‘Holy Spirit hasn’t made a mistake,’ friend says of Wypych

By Alicja Pozywio | Staff writer
Sunday, August 14, 2011

It was not a surprise for Father Joe Mulcrone, resident at St. Francis Borgia Parish and director of the archdiocese’s Office of the Deaf, when his friend and pastor Father Andrew Wypych was appointed bishop on June 13.

“I have been a priest to the Archdiocese of Chicago for 40 years and I kind of knew that he must have been on the list,” said Mulcrone. Before he met Bishop Wypych, Mulcrone first encountered his dog Reks.

About eight years ago, Cardinal George appointed Father Wypych pastor of St. Francis Borgia Parish. Mulcrone didn’t know the new pastor and one day, “I opened the door and there was Reks,” said Mulcrone.

Reks was a dog with some personality. “He would get upset with Andrew when he went away. We all came to love Reks, who died a couple years ago,” said Mulcrone.

Asked what he had learned about Bishop Wypych, after eight years of living under the same roof, Mulcrone said, “He is not a pretentious person, he is who he is — a very humble guy.”

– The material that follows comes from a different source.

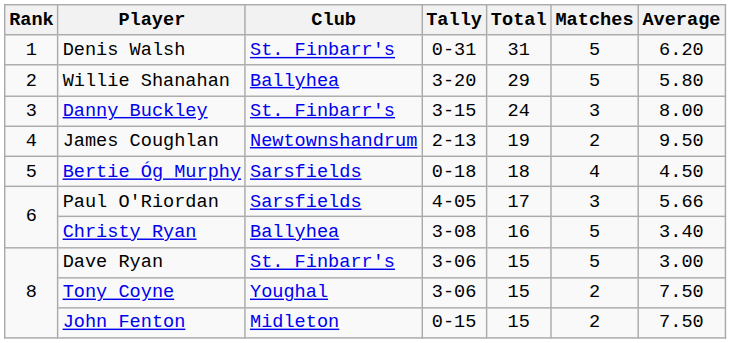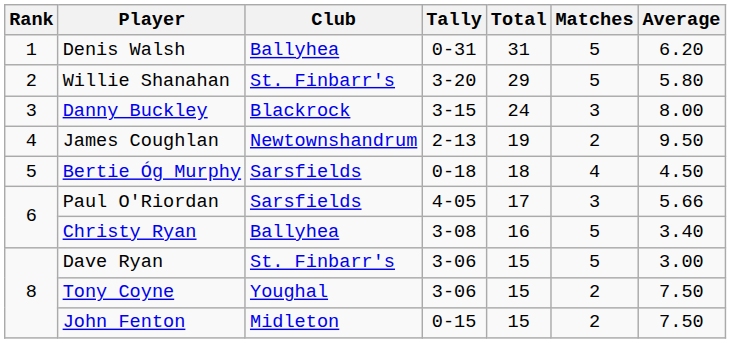Denis Walsh | Club: St. Finbarr's -> Ballyhea
Willie Shanahan | Club: Ballyhea -> St. Finbarr's
Danny Buckley | Club: St. Finbarr's -> Blackrock
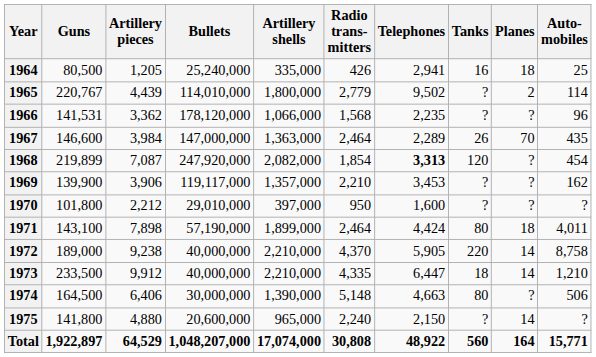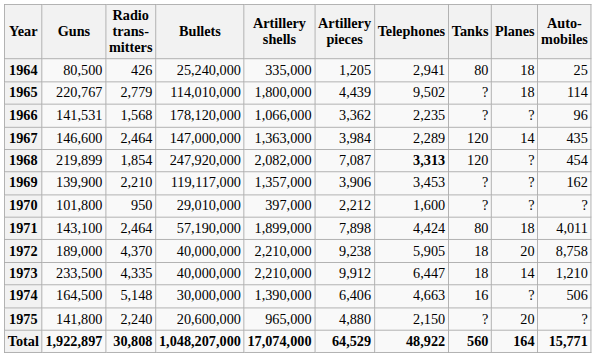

Bishop Wypych’s leaving St. Borgia Parish is bittersweet for Mulcrone. “He has been a good pastor. It is hard to see him leave, but I know that whatever he will do in Vicariate V, he will do very well. He will bring the sense of a church rather than just a community,” said Mulcrone.

Mulcrone said he will miss his conversations with Wypych.

“He is very intelligent and very well read. He really knows the history of Poland and church history,” said Mulcrone. According to him, the biggest challenge for Wypych as a bishop will be to attend all the receptions he will be invited to. “He neither smokes nor drinks, but he likes sweets. Cakes, cookies, pies. He likes anything that is baked,” said Mulcrone.

“The Holy Spirit hasn’t made a mistake with Father Andrew becoming a bishop,” said Father Idzi Stacherczak, the pastor of St. Pricilla Parish. Stacherczak has known Bishop Wypych for 18 years. Even though they spend a lot of free time together, he learned that his close friend became a bishop from the archdiocese’s website.

“This is why he didn’t want to stop for a cup of a tea the night before the announcement,” said Stacherczak.

He values Bishop Wypych as a priest and as friend. “He loves the church and he loves the priesthood. He never talks badly about any priest,” said Stacherczak.

Close to the bishop’s heart is education. “He wants the Catholic schools of our archdiocese to be strong in faith and modern in methods and technology used for teaching. He believes it is realistic,” said Stacherczak.

As a friend Bishop Wypych is trustful and calm. “You feel really laid back around him. It is good to spend some time with him,” said Stacherczak. And he is courageous. “He knows how to stand up for his beliefs. He is not afraid to defend the church or Christ,” said Stacherczak.

According to him Bishop Wypych has two hobbies: theology and antiques. “He likes to visit antique malls,” said Stacherczak.

Another friend said Bishop Wypych is a good listener.

“You can go to him with everything from parish, family to personal problems,” said Father Piotr Gnoinski, the associate pastor at St. Francis Borgia Parish from 2005-2011. If Gnoinski had to describe Bishop Wypych with one phrase it would be: a man with hard-working hands and a soft heart, especially to those with broken hearts.

From the number of times Bishop Wypych says he’s thankful, Gnoinski thinks that the bishop’s favorite Bible passage should be: “Be thankful in all circumstances” (1 Thes 5:18). Gnoinski has never seen the bishop lose his temper. “When he faces really a difficult situation he takes his time to respond, not because he doesn’t care, but because he needs time to think the problem through,” said Gnoinski.

During the six years they spent working at the same parish, Bishop Wypych was first a pastor, then a father, friend and a brother in priesthood to him. “He is tactful, humble, disciplined, smart and has a sense of humor. He never looks down on anybody,” said Gnoinski.

A touching moment for Gnoinski was when he found out that Bishop Wypych sent a Christmas card to his parents in Poland. “Every year he sends out over 300 cards. I couldn’t believe he remembered my family in Poland,” said Gnoinski.

Bishop Andrew Wypych

Born on: Dec. 5, 1954 in Kazimierza Wielka, Poland
Ordained: April 29, 1979, in Krakow
Came to Chicago: March 27, 1983
Incardinated: Sept. 1, 1989
Parents: Henryka Luty and Julian Wypych, both deceased
Siblings: One brother, who died in infancy.